__Work to complete__
Starting from the line that holds "妻二人需要继续续签RRV", print every line through the end of the records, first and last included.

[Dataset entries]
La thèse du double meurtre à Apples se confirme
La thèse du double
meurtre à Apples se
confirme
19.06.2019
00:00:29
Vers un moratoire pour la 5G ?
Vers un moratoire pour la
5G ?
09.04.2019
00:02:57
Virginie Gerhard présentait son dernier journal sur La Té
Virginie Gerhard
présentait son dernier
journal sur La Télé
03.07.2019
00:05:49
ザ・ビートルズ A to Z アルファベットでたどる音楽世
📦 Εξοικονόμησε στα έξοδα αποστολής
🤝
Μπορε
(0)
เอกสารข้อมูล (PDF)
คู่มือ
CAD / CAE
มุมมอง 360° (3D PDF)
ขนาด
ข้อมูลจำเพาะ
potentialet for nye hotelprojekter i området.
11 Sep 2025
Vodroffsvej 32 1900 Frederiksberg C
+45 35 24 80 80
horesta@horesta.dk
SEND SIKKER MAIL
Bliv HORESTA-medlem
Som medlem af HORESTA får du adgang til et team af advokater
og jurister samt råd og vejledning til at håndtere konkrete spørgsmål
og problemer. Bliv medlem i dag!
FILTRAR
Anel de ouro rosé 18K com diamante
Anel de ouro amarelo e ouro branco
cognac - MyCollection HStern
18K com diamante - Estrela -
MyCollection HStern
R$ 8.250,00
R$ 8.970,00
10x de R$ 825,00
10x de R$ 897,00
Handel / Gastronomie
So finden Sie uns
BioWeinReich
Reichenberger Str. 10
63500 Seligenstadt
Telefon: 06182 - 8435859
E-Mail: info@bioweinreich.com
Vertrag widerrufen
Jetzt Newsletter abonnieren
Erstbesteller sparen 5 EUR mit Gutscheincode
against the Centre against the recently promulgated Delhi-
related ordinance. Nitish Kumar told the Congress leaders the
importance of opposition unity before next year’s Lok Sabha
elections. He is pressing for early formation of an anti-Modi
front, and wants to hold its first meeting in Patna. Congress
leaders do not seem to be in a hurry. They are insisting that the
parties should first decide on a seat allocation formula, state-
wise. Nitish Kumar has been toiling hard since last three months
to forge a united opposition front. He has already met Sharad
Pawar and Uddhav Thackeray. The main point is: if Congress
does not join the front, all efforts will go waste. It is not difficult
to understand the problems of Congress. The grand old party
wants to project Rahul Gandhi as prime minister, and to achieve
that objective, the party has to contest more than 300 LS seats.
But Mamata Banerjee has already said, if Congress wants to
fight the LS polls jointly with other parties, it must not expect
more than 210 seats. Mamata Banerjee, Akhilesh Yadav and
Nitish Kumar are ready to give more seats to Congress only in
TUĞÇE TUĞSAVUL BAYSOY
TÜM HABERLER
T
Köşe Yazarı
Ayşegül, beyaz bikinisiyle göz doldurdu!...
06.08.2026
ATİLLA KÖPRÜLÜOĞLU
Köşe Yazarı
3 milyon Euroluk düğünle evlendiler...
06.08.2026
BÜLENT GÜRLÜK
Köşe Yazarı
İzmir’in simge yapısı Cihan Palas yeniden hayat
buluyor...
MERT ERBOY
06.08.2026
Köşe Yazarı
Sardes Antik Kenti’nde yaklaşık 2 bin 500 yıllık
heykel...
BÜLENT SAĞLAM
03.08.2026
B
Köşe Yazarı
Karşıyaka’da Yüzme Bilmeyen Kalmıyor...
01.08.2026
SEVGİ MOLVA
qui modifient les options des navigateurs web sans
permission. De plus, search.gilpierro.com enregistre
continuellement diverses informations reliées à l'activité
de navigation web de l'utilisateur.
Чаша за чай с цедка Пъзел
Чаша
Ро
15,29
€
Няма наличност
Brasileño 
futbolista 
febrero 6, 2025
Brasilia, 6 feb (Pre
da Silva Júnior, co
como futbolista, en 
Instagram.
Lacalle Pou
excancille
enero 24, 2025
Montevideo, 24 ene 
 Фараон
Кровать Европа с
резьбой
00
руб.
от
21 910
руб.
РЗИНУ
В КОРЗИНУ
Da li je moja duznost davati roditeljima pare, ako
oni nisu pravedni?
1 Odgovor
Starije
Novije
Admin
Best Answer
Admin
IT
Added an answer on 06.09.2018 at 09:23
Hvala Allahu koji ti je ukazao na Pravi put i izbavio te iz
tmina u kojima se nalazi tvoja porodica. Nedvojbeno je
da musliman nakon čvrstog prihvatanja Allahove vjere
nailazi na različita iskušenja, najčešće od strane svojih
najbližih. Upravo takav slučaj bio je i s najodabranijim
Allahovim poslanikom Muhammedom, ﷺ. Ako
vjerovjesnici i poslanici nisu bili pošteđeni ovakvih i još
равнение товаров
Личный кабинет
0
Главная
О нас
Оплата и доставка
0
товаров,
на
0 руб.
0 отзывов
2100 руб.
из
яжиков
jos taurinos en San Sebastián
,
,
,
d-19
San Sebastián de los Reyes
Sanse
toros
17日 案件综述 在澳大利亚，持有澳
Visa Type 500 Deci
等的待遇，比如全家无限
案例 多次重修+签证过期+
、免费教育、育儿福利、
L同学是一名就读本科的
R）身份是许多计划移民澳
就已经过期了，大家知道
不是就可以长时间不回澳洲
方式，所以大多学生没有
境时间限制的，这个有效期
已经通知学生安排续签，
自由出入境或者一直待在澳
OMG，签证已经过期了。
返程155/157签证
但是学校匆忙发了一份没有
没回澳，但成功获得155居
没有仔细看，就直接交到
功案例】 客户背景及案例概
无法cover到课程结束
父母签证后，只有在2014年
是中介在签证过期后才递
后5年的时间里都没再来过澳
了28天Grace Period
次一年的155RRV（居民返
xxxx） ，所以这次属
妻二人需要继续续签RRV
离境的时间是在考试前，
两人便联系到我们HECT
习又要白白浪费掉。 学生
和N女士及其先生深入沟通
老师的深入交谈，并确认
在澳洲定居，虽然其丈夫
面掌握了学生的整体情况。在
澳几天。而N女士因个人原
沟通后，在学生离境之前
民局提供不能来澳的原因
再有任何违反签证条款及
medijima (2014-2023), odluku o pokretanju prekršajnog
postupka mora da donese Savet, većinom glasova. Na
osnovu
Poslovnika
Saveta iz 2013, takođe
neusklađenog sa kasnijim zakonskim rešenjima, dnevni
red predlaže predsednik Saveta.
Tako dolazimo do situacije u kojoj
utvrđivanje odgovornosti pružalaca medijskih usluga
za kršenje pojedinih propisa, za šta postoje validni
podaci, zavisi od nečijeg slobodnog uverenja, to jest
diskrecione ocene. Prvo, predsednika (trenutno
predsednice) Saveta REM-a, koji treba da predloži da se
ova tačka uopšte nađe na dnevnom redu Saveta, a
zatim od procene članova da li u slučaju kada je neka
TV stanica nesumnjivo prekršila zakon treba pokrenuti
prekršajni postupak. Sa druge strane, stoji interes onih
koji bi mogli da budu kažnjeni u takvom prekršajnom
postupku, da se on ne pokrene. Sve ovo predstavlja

__Response below__
妻二人需要继续续签RRV
离境的时间是在考试前，
两人便联系到我们HECT
习又要白白浪费掉。 学生
和N女士及其先生深入沟通
老师的深入交谈，并确认
在澳洲定居，虽然其丈夫
面掌握了学生的整体情况。在
澳几天。而N女士因个人原
沟通后，在学生离境之前
民局提供不能来澳的原因
再有任何违反签证条款及
medijima (2014-2023), odluku o pokretanju prekršajnog
postupka mora da donese Savet, većinom glasova. Na
osnovu
Poslovnika
Saveta iz 2013, takođe
neusklađenog sa kasnijim zakonskim rešenjima, dnevni
red predlaže predsednik Saveta.
Tako dolazimo do situacije u kojoj
utvrđivanje odgovornosti pružalaca medijskih usluga
za kršenje pojedinih propisa, za šta postoje validni
podaci, zavisi od nečijeg slobodnog uverenja, to jest
diskrecione ocene. Prvo, predsednika (trenutno
predsednice) Saveta REM-a, koji treba da predloži da se
ova tačka uopšte nađe na dnevnom redu Saveta, a
zatim od procene članova da li u slučaju kada je neka
TV stanica nesumnjivo prekršila zakon treba pokrenuti
prekršajni postupak. Sa druge strane, stoji interes onih
koji bi mogli da budu kažnjeni u takvom prekršajnom
postupku, da se on ne pokrene. Sve ovo predstavlja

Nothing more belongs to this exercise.